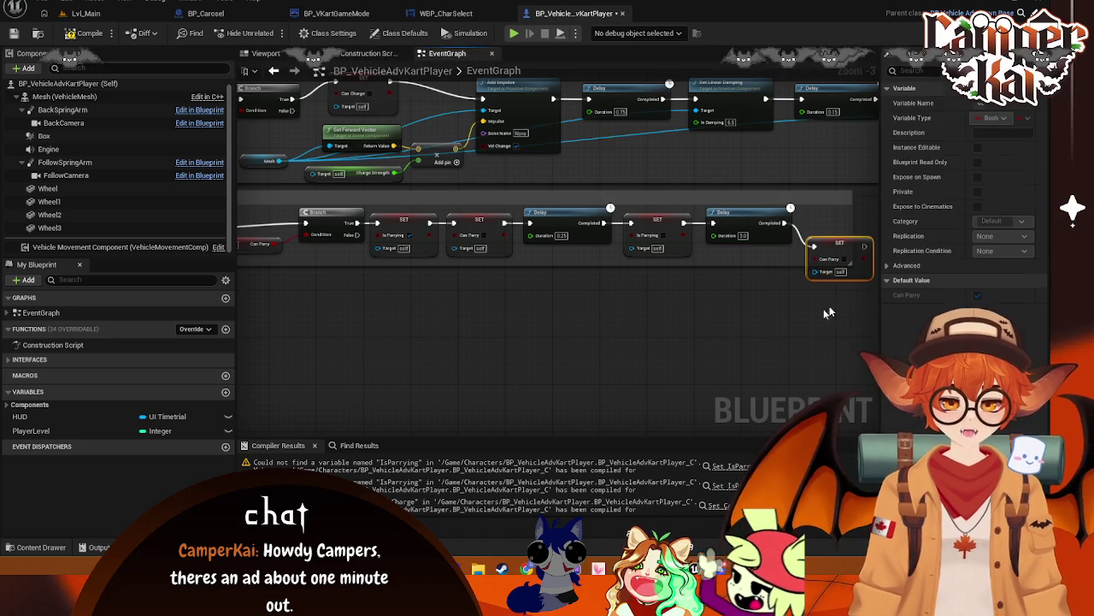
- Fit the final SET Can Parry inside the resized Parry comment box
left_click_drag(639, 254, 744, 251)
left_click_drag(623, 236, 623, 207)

==

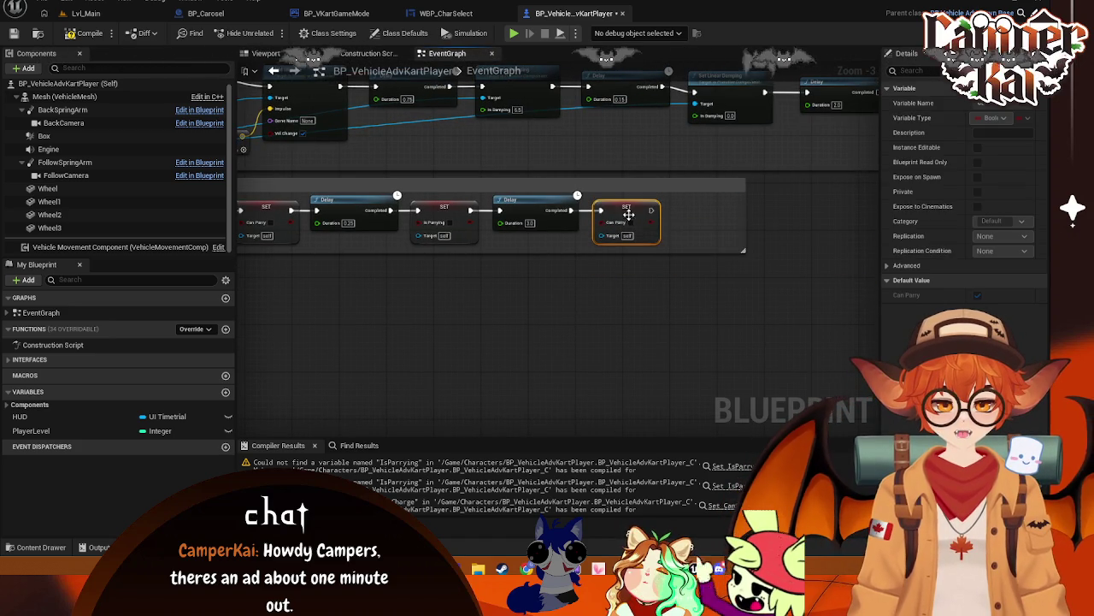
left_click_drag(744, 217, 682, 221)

◆ Exercise ◆
The required answer is the run of lines above, starting at the line with "left_click_drag(639, 254, 744, 251)" and ending at the line with "left_click_drag(623, 236, 623, 207)", reproduced exactly with both ends.

◆ Result for this task ◆
left_click_drag(639, 254, 744, 251)
left_click_drag(623, 236, 623, 207)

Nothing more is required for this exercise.